▶ [TEXTE FOURNI]

——

Le même principe peut s’appliquer aux grandes manufactures ; je dirai comment. Il n’en est pas en Angleterre du manufacturier comme du propriétaire foncier. Celui-ci n’est qu’un capitaliste, qui, ayant placé son capital en fonds de terre, en reçoit l’intérêt des mains du fermier ; mais c’est le fermier qui possède les instrumens du travail et qui exploite le sol. Le manufacturier au contraire réunit en lui la double qualité de propriétaire et de fermier. Le capital d’exploitation ou fonds de roulement lui appartient, aussi bien que le capital représenté par l’usine, par les machines qu’elle renferme, et par le sol sur lequel s’élèvent les bâtimens ; tout cela n’a de valeur que par son industrie. Les filateurs du Lancashire, pour se rendre compte des résultats de leurs opérations, mettent d’abord en ligne de compte l’intérêt et l’amortissement de leur capital, les sommes dépensées pour l’achat des matières premières, pour le salaire des ouvriers, pour l’entretien et pour la réparation des machines ; ce qui reste, après ces diverses attributions, des sommes réalisées par la vente des produits, constitue leur bénéfice net.

——

▶ [DONNÉES FOURNIES]
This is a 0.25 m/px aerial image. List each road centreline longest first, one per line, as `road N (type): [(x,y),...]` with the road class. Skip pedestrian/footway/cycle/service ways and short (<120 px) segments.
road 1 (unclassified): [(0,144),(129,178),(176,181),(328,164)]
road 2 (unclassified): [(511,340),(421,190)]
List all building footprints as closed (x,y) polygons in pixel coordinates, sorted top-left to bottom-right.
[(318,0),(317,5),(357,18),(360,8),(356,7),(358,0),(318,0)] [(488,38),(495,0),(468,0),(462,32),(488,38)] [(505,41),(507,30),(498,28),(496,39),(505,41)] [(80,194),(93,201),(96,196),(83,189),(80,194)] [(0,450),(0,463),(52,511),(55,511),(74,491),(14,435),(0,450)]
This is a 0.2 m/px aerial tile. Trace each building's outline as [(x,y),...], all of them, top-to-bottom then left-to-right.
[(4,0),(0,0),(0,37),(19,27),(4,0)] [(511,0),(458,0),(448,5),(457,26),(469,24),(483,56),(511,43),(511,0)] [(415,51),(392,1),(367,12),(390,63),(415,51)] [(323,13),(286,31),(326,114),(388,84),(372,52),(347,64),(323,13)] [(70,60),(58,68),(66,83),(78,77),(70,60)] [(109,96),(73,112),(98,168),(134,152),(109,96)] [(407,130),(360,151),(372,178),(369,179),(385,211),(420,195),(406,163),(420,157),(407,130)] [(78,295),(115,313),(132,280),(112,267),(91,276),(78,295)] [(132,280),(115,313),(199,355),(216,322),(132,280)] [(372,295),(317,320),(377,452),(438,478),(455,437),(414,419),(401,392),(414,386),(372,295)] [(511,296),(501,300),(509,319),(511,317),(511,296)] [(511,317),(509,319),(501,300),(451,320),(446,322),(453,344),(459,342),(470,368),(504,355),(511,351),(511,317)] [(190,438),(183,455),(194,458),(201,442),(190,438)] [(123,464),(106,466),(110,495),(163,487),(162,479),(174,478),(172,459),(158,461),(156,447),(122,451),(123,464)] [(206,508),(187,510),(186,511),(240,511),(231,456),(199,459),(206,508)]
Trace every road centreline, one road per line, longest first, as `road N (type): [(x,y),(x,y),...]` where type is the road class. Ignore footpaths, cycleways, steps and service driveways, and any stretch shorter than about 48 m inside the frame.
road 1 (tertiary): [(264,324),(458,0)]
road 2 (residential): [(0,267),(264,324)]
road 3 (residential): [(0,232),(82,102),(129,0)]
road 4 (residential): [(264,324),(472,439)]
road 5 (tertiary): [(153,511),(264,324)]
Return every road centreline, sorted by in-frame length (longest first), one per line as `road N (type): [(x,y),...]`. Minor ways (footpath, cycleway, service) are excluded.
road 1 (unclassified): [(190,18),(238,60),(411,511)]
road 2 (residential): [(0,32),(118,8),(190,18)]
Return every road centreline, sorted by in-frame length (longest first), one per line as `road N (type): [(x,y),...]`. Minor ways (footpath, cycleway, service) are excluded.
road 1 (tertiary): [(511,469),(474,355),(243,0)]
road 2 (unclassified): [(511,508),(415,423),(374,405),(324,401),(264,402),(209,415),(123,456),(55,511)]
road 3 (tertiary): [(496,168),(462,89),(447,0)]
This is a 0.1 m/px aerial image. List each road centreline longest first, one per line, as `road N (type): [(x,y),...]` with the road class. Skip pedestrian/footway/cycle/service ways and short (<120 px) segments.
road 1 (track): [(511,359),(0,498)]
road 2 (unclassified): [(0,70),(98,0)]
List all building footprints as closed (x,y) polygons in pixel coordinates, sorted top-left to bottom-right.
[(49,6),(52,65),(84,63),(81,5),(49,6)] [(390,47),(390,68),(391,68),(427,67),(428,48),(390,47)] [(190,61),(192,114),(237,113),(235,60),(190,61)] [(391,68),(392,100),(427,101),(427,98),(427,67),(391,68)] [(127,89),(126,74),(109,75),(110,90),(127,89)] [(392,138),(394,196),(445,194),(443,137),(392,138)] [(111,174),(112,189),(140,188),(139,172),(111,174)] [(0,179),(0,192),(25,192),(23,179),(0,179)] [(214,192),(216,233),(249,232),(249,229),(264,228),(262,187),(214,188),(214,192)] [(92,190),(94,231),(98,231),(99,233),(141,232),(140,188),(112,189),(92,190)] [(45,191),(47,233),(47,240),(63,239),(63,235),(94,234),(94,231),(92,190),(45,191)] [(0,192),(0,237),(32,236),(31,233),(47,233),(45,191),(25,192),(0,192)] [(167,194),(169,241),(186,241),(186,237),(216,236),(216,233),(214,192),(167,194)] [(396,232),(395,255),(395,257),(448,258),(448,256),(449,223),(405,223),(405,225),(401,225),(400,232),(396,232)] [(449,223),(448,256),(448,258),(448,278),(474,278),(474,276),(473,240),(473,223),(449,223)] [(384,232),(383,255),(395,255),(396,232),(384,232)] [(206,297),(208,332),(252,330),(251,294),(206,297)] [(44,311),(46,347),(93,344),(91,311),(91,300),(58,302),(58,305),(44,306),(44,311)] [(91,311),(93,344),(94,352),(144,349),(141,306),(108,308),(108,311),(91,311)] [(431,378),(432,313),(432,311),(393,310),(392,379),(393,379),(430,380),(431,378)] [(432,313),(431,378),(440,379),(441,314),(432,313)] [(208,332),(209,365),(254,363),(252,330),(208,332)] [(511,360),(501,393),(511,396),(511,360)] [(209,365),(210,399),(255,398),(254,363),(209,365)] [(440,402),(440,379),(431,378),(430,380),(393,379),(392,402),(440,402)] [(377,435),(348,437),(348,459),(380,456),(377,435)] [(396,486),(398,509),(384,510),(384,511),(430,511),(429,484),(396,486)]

——

▶ [CONSIGNE ÉCRITE]
Répondez aux questions suivantes d'après le texte sur les manufacturiers anglais :
(a) Des mains de qui le propriétaire foncier reçoit-il l'intérêt de son capital ?
(b) Quelle double qualité le manufacturier réunit-il en lui ?
(c) Chez les filateurs du Lancashire, que constitue ce qui reste des sommes réalisées par la vente des produits, après les diverses attributions ?

▶ [RÉSULTAT ATTENDU]
(a) Des mains du fermier.
(b) Celle de propriétaire et celle de fermier.
(c) Leur bénéfice net.